Several political parties blamed each other, and sometimes other influences, for the attacks. The Gauteng provincial branch of the African National Congress (ANC) alleged that the violence was politically motivated by a "third hand" that was primarily targeting the ANC for the 2009 general elections. Both the Minister of Intelligence, Ronnie Kasrils, and the director general of the National Intelligence Agency, Manala Manzini, backed the Gauteng ANC's allegations that the anti-immigrant violence is politically motivated and targeted at the ANC. Referring to published allegations by one rioter that he was being paid to commit violent acts against immigrants, Manzini said that the violence was being stoked primarily within hostel facilities by a third party with financial incentives.

Helen Zille, leader of the official opposition party the Democratic Alliance (DA), pointed to instances of crowds of rioters singing "Umshini wami", a song associated with then-president of the ANC Jacob Zuma, and noted that the rioters also hailed from the rank and file of the ANC Youth League. She alleged that Zuma had promised years before to his supporters to take measures against the immigration of foreign nationals to South Africa and that Zuma's most recent condemnation of the riots and distancing from the anti-immigration platform was not enough of a serious initiative against the participation of fellow party members in the violence. Both Zille and the parliamentary leader of the DA, Sandra Botha, slammed the ANC for shifting the blame concerning the violence to a "third hand", which is often taken in South African post-apartheid political discourse as a reference to pro-apartheid or allegedly pro-apartheid organisations.

Zuma, in turn, condemned both the attacks and the Mbeki government's response to the attacks; Zuma also lamented the usage of his trademark song "Umshini wami" by the rioters. Secretary-General Gwede Mantashe called for the creation of local committees to combat violence against foreigners.

Zille was also criticised by Finance Minister Trevor Manuel for being quoted in the Cape Argus as saying that foreigners were responsible for a bulk of the drug trade in South Africa.

In KwaZulu-Natal province, Bheki Cele, provincial community safety minister, blamed the Inkatha Freedom Party (IFP), a nationalist Zulu political party, for stoking and capitalising on the violence in Durban. Both Cele and premier S'bu Ndebele claimed that IFP members had attacked a tavern that catered to Nigerian immigrants en route to a party meeting. The IFP, which is based primarily in the predominantly ethnically-Zulu KwaZulu-Natal province, rejected the statements, and had, on 20 May, engaged in an anti-xenophobia meeting with the ANC.

Radical grassroots movements and organisations came out strongly against the 2008 xenophobic attacks calling them pogroms promoted by government and political parties. Some have claimed that local politicians and police have sanctioned the attacks. At the time, they also called for the closure of the Lindela Repatriation Centre which is seen as an example of the negative way the South African government treats African foreigners.
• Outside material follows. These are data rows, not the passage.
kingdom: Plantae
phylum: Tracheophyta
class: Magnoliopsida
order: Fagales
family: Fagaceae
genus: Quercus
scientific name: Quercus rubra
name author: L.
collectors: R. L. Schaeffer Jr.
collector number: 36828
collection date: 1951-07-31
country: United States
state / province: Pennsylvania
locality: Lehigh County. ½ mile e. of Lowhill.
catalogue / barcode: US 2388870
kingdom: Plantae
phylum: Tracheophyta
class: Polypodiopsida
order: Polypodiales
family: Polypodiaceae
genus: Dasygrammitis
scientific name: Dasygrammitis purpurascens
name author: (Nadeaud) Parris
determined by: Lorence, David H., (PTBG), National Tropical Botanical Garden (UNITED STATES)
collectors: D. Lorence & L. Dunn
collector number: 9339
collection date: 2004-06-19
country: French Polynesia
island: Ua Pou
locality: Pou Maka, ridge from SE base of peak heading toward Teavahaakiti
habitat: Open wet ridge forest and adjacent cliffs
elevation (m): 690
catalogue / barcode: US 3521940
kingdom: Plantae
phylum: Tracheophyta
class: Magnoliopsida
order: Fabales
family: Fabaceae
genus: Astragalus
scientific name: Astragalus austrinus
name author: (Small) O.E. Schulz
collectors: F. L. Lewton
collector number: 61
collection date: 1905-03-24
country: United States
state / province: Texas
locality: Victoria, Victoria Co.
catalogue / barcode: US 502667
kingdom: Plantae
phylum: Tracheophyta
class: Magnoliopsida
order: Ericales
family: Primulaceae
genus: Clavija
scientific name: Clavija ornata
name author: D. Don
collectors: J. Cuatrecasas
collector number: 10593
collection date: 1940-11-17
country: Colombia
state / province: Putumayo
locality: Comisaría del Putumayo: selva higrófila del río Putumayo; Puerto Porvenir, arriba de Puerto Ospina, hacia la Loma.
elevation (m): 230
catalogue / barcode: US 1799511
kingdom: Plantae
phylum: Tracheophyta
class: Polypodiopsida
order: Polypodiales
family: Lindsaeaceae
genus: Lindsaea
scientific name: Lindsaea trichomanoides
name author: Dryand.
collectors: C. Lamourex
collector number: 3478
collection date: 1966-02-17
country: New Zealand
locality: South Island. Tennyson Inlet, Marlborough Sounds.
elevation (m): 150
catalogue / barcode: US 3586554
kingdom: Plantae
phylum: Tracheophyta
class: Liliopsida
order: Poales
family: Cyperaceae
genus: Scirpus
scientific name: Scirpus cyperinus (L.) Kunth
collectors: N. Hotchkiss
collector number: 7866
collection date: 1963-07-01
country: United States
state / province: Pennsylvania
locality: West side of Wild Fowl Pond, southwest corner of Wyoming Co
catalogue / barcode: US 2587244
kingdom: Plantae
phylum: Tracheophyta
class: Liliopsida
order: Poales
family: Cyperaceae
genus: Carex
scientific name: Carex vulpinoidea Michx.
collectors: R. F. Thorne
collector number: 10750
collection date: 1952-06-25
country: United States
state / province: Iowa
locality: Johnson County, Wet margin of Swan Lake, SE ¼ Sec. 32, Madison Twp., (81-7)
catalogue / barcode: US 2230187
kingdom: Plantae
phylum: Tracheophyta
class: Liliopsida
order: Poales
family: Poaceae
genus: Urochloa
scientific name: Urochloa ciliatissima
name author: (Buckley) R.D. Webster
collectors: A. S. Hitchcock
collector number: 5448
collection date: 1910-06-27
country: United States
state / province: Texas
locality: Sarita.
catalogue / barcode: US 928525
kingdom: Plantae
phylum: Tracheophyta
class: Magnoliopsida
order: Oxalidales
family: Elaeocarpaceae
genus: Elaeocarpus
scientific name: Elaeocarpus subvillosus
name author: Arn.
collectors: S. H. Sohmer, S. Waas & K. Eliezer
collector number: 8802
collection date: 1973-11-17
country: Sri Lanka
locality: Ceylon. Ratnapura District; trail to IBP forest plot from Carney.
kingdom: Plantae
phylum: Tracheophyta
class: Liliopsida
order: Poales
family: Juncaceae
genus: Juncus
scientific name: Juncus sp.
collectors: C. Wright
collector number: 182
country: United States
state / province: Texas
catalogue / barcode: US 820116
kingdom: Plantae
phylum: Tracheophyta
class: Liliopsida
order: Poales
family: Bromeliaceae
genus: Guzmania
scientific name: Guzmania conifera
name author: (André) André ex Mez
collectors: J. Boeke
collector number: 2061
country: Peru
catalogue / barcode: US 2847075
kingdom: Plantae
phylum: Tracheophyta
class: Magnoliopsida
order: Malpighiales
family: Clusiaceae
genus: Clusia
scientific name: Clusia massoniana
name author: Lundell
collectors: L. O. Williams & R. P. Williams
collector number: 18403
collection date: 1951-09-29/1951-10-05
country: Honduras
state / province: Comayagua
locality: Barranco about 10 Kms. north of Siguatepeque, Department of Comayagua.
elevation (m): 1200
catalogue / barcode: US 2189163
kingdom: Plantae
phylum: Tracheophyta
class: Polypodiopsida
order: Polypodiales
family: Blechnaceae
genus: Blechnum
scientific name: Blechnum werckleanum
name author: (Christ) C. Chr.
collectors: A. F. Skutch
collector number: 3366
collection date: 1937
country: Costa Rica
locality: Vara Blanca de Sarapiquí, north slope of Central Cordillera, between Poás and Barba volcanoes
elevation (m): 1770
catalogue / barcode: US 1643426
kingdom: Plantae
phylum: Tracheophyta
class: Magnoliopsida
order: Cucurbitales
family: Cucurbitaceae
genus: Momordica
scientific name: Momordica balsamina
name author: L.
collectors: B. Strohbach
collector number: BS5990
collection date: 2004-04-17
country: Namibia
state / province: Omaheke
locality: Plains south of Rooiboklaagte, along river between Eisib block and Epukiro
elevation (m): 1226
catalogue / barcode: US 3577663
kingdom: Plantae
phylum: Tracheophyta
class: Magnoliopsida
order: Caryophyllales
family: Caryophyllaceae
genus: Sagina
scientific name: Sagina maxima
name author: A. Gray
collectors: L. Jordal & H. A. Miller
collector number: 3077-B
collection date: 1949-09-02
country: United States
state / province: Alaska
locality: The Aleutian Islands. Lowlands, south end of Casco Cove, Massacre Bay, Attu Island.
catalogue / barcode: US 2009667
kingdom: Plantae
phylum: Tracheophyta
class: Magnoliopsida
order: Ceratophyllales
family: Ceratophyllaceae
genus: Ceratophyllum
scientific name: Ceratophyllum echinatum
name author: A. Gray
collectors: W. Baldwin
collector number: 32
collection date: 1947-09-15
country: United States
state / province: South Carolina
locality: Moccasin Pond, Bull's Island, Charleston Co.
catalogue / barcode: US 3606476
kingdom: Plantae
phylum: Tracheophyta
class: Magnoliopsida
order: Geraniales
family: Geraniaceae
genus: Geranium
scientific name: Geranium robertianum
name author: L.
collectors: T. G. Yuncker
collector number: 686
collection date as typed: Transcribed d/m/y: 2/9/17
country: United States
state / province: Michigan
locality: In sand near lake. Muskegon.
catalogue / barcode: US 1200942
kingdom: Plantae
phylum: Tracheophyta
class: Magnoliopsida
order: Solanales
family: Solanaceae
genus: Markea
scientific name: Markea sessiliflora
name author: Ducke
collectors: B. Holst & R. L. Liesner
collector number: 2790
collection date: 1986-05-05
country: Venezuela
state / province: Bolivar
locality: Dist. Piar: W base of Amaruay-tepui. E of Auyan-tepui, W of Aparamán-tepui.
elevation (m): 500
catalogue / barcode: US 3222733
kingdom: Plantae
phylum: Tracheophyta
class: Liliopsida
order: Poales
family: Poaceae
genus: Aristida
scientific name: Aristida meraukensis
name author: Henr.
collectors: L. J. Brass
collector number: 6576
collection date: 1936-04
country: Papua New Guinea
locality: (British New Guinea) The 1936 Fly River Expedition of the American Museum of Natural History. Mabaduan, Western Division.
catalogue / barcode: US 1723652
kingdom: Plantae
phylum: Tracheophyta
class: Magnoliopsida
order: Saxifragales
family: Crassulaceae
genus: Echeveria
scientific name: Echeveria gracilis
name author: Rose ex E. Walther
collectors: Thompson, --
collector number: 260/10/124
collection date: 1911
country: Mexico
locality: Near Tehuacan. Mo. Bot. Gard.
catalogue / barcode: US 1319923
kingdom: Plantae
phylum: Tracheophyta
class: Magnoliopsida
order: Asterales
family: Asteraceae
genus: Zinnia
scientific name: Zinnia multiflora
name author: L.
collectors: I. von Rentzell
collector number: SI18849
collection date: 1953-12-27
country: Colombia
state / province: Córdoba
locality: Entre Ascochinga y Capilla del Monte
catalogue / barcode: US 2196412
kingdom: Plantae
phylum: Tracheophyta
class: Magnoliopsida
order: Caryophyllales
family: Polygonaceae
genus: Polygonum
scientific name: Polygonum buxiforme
Grassroots groups like Abahlali baseMjondolo and the South African Unemployed Peoples' Movement also opposed the latest round of xenophobic attacks in 2015.

== International reaction ==
The attacks were condemned by a wide variety of organisations and government leaders throughout Africa and the rest of the world. The Office of the United Nations High Commissioner for Refugees expressed concerns about the violence and urged the South African government to cease deportation of Zimbabwean nationals and also to allow the refugees and asylum seekers to regularise their stay in the country.

Malawi began repatriation of some of its nationals in South Africa. The Mozambican government sponsored a repatriation drive that saw the registration of at least 3 275 individuals. Individuals who returned to Mozambique included Sung Min Cho.